Along with North Vietnam’s Le Duc Tho, he was awarded the Nobel prize in 1973 for plotting out an end to the Vietnam War. His critics, however, said he should have been brought before the International Criminal Court on charges of crimes against humanity instead. Even so, the Vietnam War continued for another two years.
The master of “Realpolitik,” he convinced President Nixon that the massive bombings of Cambodia and North Vietnam would bring an early end to the war. Compared to Kissinger, America’s worst convicted mass killer, Timothy McVeigh, was only an amateur. McVeigh detonated a devastating bomb at the Murrah Federal Building in Oklahoma City on April 19, 1995, killing 168, including 19 children.

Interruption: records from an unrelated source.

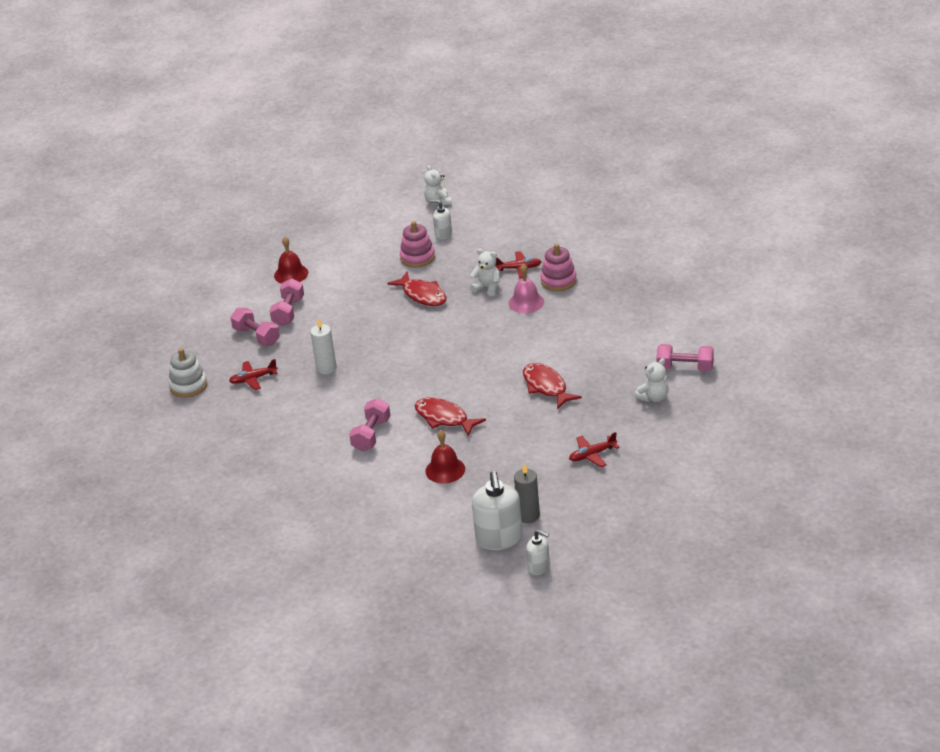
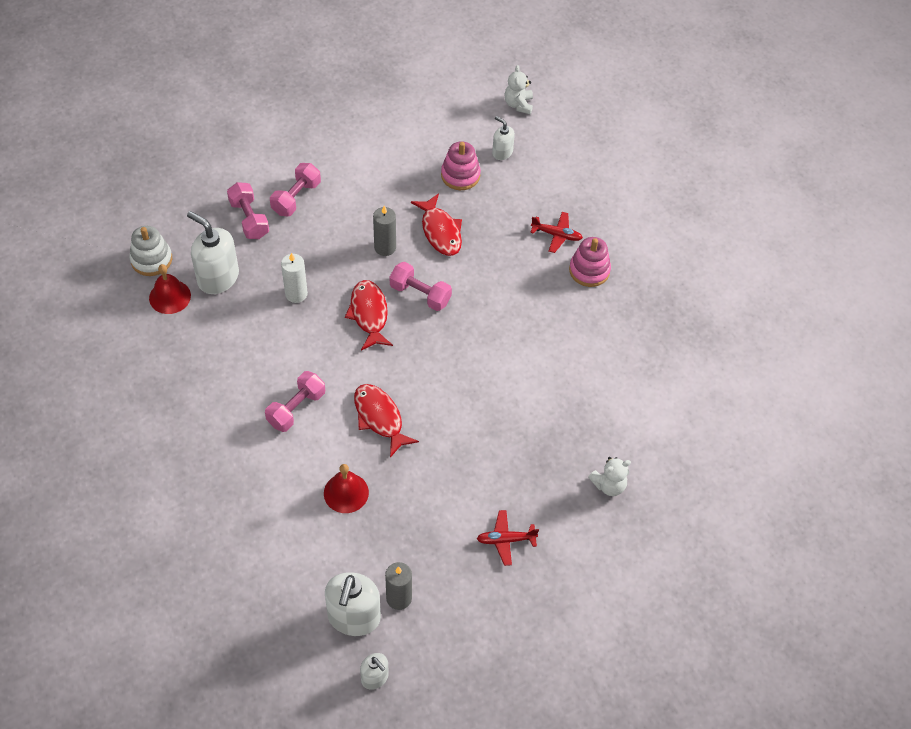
camera: 15 degrees right, 20 degrees up
(253, 379) = (218, 278): red plane -> white soap dispenser
(291, 274) = (323, 145): red bell -> red bell (170, 296)
(383, 318) = (385, 247): none -> grey candle
(487, 288) = (511, 249): white teddy bear -> none
(526, 302) = (541, 287): pink bell -> none
(546, 387) = (504, 419): red fish -> red fish (369, 314)
(685, 368) = (663, 456): pink dumbbell -> pink dumbbell (420, 294)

McVeigh killed less than 200. Kissinger killed over two million. McVeigh was executed by lethal injection in June 2001. President Obama awarded Kissinger the Distinguished Public Service Award in 2016.
IRON FIST DIPLOMACY
Furthermore, Kissinger kept a number of political leaders in the Caribbean on their toes, warning them to steer clear of Castro’s Cuba or face a shorter term in office than they might have planned for. Jamaica’s left of center prime minister Michael Manley was one of these targets in 1975. According to Newsday reporters Ernest Volkman and John Cummings, the CIA embarked on a covert program to undermine the Jamaican economy in December 1975 when Manley ignored a warning from then-Secretary of State Kissinger to stop being so friendly toward Fidel Castro’s Cuba, among other things.
“The CIA later approved a plan to assassinate Manley, and three schemes were devised, one on July 14, 1976, when Manley’s jeep was stopped by a roadblock: then on a scheduled Manley visit to Canada in September, 1976, and finally last Dec. 15, the night of the Jamaican elections,” the reporters said. But because of sheer luck or divine intervention, according to the article, “all the plans went awry before shots were fired.” Manley nevertheless went on to lose the office in 1980 to CIA-backed Edward Seaga, the white leader of Jamaica’s Labor Party.

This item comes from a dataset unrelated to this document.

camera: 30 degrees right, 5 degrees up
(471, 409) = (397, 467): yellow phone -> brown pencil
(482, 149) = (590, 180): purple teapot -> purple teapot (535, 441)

After the obvious loss in Vietnam, Kissinger turned his attention to the civil war that was brewing in Angola. Determined to kick the dominant pro-socialist MPLA out of office, Kissinger teamed up with two of the most despised leaders of Africa – in Zaire (Democratic Republic of Congo) and South Africa.

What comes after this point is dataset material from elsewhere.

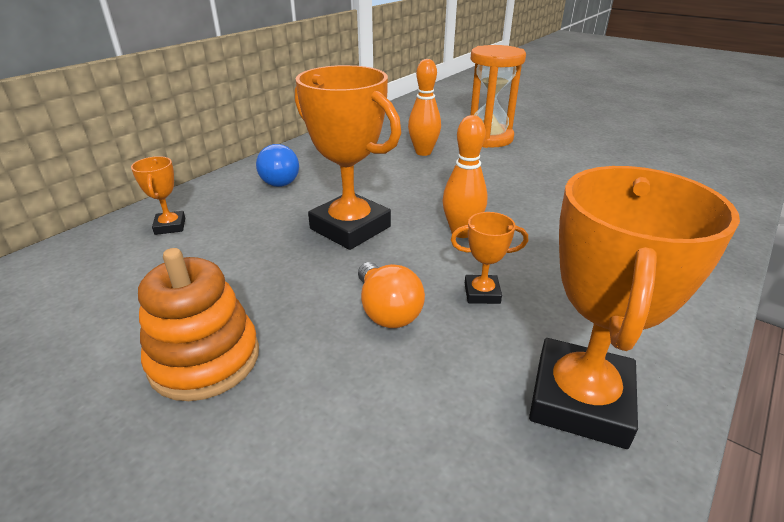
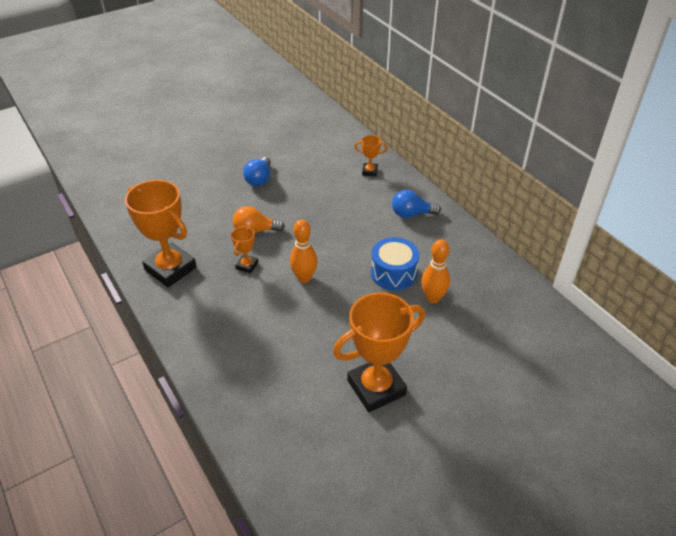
camera: 110 degrees right, 10 degrees up
(205, 359) = (259, 179): orange stacking toy -> blue light bulb
(350, 228) = (334, 234): orange trophy -> orange trophy (376, 387)
(401, 176) = (393, 273): none -> blue drum
(488, 138) = (450, 353): orange hourglass -> none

“Kissinger thought he could rack up an easy win in Angola,” historian Mitchell said. “And he lost. Kissinger teamed up with the apartheid government of South Africa and one of Africa’s most notorious dictators, Mobutu Sese Seko of Zaire, to defeat Angola’s left-leaning rebels. But those rebels enjoyed popular support and…the help of thousands of Cuban troops — a twist Kissinger had failed to predict.
“Kissinger was thinking arrogantly that this is Africa. It’s a simple situation, that he could master it,” Mitchell said. “He left a total mess.”
Chalk Angola up as another loss for Kissinger’s “Realpolitik” in his growing string of failures.
Kissinger’s last move in Africa was to try to undermine the victory of Black rebels over the losing white colonialist Ian Smith’s Rhodesia. He failed there also, as Robert Mugabe and the Zimbabwe African National Liberation Army swept on to victory and independence in December 1979. The entire white population of Zimbabwe was expelled to their European motherlands of England, Holland, and Germany.
“Kissinger mostly stayed away from Africa after that,” says Jeffrey Gettleman, international correspondent for the New York Times. “He is now viewed as having a narrow-minded perspective on African affairs and being far too cozy with racist white regimes. In 1969, when he was national security adviser for President Richard Nixon, he essentially put this in writing: ‘The whites are here to stay.”
South African political scientist Peter Vale believes that Kissinger had some “astonishing diplomatic achievements” in the Europe and the Asia of his day. “But his track record in the global south – especially in Africa – is dismal. Kissinger just didn’t understand the popularity – and power – of the Black liberation movements.”